Hungary, defying EU, pushes on with constitutional changes

Hungary's ruling party is set to push through law changes on Monday that critics say will limit the powers of the constitutional court, one of the few institutions that has stood up to Viktor Orban, the combative prime minister.

Parliament, dominated by Orban's party, was scheduled to vote on a set of government-backed constitutional amendments, despite warnings from the European Union, the U.S. government and human rights groups that the changes could undermine Hungary's democracy.

Since taking power with a super-majority in parliament in 2010, Orban has pushed through changes that Brussels says risk undermining the independence of the media, central bank, judiciary and other institutions.

The dispute underscores the limited ability of the European Union to rein in its members, even when Brussels believes they risk breaching the EU's founding principles of rule of law and respect for human rights.

Orban's loyalists launched a counter-attack on Monday, saying the real issue was that Hungary was making foreign power companies cut the prices they charge households, so angering powerful international business interests.

"Hungary won't just let this happen," Antal Rogan, head of the parliamentary faction of Orban's Fidesz party, said in a speech in the chamber on Monday.

"We won't allow either any international business lobby or the political forces that speak on their behalf to interfere with the decisions of the Hungarian parliament."

The forint currency fell more than one percent against the euro to new 9-month lows because of concerns about the vote in parliament and steps by Orban to cement his control over the central bank.

At the weekend, several thousand Orban opponents protested in the capital against the changes to the constitution, and a new protest was planned for Monday evening. The opposition though is too weak and divided to mount a serious challenge.

Parliamentary officials said that the vote on the constitutional amendments was on the legislature's timetable for Monday afternoon. Legislators did not heed appeals from the EU and others for a postponement.


The package of changes has revived suspicions among Orban's opponents, and some foreign states, that the 49-year-old prime minister is eroding Hungary's system of checks and balances so he can rule without challenge.

A powerfully built, soccer-playing father of five who came to prominence as a handsome young democracy activist in the last days of Communist rule, Orban is charismatic, very intelligent and forceful, say people who have met him.

He has already been accused of risking economic stability after imposing hefty "crisis taxes" on foreign-owned businesses, of stacking institutions with his loyalists, and of stoking nationalist sentiment to win votes.

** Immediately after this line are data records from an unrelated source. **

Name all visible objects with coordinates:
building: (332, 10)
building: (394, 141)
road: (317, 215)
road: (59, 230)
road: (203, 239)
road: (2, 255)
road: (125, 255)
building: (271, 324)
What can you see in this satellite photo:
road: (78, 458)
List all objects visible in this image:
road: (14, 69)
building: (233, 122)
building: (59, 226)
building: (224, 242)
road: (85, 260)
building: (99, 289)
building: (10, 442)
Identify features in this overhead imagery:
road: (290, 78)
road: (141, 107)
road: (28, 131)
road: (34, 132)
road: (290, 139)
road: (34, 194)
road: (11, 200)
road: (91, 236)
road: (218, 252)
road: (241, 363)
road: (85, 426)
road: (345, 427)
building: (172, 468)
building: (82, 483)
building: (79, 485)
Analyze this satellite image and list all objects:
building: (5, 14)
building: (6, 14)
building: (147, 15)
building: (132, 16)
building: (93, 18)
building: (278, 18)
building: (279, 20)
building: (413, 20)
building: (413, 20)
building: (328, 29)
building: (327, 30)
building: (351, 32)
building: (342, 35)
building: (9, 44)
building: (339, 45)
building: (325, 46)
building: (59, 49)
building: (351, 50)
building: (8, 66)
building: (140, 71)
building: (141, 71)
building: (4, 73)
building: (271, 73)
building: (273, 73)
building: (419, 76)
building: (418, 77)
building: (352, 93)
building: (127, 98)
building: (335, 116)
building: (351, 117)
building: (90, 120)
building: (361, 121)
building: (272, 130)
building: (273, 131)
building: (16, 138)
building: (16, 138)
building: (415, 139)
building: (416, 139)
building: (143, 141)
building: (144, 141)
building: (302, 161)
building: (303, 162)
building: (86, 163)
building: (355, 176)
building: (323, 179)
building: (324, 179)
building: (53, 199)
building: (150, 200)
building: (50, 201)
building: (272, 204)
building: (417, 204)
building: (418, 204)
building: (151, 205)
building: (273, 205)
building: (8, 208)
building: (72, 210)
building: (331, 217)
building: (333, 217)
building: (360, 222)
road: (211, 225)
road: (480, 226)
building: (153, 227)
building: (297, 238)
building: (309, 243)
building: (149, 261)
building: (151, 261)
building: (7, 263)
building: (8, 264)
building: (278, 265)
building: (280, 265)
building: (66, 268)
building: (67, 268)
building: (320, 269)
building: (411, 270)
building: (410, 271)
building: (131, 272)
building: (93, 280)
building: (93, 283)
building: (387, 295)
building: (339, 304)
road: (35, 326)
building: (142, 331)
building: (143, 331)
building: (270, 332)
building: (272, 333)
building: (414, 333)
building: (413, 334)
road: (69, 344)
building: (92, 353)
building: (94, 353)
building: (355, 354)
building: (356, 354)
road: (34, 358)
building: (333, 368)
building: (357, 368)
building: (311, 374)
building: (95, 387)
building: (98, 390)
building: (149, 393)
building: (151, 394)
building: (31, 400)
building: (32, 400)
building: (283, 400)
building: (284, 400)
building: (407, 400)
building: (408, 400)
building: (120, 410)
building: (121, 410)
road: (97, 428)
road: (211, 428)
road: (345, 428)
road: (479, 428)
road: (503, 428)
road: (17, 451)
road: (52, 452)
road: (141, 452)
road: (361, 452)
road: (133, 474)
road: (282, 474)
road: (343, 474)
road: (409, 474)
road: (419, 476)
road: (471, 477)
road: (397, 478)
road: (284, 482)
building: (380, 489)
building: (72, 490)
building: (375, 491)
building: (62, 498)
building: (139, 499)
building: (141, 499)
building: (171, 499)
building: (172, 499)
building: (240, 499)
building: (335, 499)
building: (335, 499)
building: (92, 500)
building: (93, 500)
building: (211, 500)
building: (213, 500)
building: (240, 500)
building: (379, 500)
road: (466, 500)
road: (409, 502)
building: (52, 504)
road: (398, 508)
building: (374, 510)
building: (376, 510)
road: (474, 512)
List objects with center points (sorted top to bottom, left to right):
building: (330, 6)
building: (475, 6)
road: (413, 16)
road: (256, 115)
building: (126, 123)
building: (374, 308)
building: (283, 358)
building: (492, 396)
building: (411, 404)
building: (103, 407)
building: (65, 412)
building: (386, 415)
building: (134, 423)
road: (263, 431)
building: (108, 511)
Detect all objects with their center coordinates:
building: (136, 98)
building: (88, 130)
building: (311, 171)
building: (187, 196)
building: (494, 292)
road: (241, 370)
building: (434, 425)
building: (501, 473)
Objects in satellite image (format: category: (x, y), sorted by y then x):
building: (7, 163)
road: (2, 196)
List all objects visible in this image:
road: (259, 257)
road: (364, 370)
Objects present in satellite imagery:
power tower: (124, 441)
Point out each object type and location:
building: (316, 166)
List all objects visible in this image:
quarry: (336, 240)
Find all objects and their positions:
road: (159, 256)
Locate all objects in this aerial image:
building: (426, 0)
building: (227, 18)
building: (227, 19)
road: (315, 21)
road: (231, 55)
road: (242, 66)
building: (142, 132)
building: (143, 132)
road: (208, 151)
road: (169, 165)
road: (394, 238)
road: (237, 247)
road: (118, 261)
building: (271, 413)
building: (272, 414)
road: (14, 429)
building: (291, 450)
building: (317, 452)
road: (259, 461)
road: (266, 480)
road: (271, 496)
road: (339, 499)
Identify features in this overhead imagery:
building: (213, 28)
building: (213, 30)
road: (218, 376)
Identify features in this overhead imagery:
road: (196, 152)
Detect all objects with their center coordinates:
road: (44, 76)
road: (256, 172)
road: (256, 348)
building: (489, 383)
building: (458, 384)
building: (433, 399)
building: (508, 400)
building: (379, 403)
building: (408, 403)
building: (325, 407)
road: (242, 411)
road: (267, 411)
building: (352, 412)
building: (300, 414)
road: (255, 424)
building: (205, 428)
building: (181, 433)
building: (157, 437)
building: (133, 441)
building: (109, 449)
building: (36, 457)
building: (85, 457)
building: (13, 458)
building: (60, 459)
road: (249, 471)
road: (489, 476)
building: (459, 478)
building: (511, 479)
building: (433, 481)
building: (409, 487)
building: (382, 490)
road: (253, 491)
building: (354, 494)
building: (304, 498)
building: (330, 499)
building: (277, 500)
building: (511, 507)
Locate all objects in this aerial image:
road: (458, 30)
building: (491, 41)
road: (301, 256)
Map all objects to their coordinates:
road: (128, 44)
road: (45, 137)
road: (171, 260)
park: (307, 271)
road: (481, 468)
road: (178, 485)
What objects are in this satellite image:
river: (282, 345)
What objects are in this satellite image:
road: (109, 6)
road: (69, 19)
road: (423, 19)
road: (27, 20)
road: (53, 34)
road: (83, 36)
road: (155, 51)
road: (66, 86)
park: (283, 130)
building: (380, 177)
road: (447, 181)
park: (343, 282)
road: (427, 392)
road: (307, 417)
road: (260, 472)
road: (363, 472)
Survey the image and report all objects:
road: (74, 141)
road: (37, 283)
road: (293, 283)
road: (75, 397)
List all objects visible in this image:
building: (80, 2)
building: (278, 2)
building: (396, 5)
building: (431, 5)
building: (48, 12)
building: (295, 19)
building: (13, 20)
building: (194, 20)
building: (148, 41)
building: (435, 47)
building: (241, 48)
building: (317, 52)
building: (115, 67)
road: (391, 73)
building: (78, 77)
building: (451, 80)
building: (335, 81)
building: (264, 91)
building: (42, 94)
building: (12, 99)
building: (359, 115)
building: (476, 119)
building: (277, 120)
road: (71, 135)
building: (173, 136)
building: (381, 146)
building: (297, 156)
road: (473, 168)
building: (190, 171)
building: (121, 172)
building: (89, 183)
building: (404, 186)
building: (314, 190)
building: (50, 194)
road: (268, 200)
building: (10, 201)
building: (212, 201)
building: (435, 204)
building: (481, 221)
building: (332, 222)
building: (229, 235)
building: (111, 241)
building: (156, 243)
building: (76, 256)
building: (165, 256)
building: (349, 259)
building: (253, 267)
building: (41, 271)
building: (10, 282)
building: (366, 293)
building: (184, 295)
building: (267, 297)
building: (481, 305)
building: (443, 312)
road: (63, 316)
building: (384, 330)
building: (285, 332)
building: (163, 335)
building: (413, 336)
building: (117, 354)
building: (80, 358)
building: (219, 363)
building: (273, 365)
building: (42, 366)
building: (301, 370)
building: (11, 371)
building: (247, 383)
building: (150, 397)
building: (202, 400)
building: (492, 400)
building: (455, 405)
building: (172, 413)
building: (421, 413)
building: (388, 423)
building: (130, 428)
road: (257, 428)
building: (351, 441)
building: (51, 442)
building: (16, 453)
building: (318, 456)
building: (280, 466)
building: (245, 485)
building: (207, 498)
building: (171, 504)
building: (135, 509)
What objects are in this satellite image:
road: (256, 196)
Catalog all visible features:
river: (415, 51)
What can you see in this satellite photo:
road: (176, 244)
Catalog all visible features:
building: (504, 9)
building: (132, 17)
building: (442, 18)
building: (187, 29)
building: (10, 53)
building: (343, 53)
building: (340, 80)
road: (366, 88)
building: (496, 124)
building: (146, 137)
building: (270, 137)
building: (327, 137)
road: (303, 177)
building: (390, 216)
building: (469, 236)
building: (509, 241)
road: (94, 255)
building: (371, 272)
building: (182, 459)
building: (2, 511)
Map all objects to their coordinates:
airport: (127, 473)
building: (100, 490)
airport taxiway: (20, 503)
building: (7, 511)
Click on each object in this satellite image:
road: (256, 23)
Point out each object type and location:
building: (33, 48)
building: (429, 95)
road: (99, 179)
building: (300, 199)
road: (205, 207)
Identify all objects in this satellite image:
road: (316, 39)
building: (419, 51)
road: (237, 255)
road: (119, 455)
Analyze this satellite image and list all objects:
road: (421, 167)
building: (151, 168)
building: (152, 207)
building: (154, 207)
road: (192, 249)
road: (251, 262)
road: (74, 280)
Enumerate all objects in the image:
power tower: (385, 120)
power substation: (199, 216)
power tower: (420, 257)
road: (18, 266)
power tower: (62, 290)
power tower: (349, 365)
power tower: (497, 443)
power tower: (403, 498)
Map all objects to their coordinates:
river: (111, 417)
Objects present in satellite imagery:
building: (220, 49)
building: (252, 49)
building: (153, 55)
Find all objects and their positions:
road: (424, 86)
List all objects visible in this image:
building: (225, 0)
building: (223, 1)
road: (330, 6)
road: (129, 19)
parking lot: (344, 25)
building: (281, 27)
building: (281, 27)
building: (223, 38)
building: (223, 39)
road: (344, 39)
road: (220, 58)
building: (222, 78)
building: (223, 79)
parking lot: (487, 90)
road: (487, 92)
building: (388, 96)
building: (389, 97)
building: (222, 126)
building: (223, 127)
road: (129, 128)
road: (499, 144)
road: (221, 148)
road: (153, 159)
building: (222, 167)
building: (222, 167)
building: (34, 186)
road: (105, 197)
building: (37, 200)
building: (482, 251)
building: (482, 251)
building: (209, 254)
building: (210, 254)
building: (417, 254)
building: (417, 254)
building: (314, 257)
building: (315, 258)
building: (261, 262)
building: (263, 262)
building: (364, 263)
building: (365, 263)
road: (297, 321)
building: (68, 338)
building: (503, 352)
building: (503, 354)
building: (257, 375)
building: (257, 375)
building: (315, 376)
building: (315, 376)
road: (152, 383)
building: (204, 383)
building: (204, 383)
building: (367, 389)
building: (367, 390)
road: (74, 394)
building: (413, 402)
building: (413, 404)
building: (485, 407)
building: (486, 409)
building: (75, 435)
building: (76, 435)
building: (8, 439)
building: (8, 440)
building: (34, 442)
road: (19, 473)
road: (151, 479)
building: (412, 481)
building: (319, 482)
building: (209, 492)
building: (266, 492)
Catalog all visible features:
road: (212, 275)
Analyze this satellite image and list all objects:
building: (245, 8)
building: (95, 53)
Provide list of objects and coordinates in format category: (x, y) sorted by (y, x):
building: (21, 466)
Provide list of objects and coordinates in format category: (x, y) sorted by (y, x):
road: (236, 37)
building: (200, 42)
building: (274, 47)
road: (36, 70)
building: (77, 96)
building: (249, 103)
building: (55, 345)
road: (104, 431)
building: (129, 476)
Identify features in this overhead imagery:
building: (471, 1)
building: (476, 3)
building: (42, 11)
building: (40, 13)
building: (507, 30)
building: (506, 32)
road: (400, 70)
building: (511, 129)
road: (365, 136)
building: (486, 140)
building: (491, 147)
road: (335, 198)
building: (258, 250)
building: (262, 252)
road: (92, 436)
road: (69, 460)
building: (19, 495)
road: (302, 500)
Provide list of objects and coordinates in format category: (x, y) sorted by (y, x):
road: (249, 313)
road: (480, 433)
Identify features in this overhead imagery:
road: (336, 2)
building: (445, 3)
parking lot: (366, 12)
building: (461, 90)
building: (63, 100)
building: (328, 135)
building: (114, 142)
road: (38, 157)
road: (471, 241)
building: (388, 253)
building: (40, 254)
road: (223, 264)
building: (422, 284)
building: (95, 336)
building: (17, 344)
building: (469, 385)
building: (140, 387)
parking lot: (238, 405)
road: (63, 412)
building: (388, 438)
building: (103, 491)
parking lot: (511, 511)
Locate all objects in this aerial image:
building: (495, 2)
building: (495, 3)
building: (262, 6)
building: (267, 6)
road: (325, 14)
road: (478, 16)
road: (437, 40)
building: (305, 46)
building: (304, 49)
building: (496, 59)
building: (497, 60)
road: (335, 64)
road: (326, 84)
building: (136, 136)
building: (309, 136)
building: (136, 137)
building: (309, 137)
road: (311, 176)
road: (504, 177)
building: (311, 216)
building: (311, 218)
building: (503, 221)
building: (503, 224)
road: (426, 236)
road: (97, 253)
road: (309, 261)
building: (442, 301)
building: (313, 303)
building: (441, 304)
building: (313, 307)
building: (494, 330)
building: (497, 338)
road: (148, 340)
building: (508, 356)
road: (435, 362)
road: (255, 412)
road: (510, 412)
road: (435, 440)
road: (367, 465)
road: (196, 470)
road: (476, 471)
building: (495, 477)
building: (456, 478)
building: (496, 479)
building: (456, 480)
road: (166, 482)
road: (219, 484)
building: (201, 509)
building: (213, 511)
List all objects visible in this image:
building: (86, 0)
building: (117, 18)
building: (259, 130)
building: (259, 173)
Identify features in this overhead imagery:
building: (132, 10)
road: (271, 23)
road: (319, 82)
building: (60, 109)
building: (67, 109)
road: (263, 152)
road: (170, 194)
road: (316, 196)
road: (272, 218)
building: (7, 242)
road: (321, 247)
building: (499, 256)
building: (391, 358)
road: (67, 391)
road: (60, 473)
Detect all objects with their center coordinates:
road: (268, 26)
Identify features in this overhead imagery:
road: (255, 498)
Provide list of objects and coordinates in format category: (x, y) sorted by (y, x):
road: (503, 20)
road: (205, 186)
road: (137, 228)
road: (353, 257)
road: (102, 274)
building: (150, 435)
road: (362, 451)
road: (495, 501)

Orban's government denies doing anything undemocratic. It says it has the right to use its parliamentary mandate to reform a constitution it calls a hangover from Communist rule.

The planned amendments include allowing the court to challenge laws only on procedural grounds, not on their substance, and scrapping all decisions made by the court before 2012, discarding a body of case law often used as reference.

The focus on the court is significant because earlier this year it blocked a Fidesz proposal to change voter registration rules. That was one of the few occasions when Orban has been forced to drop one of his initiatives.

Asked about the vote in the Hungarian parliament, German Foreign Minister Guido Westerwelle said on Monday European countries should respect the continent's values.

"It is not only about constitutions and rights, written on paper - one has to live up to it," he said in Brussels.

In a phone call on Friday, European Commission President Jose Manuel Barroso told Orban that his government and the parliament should address concerns "in accordance with EU democratic principles".

But the outside world's levers of influence on Hungary are limited. Its biggest vulnerability has been its status as central Europe's most indebted nation. But earlier this month the government sold $3.25 billon worth of bonds, removing any need to call on Brussels or the International Monetary Fund for financial help in the near term.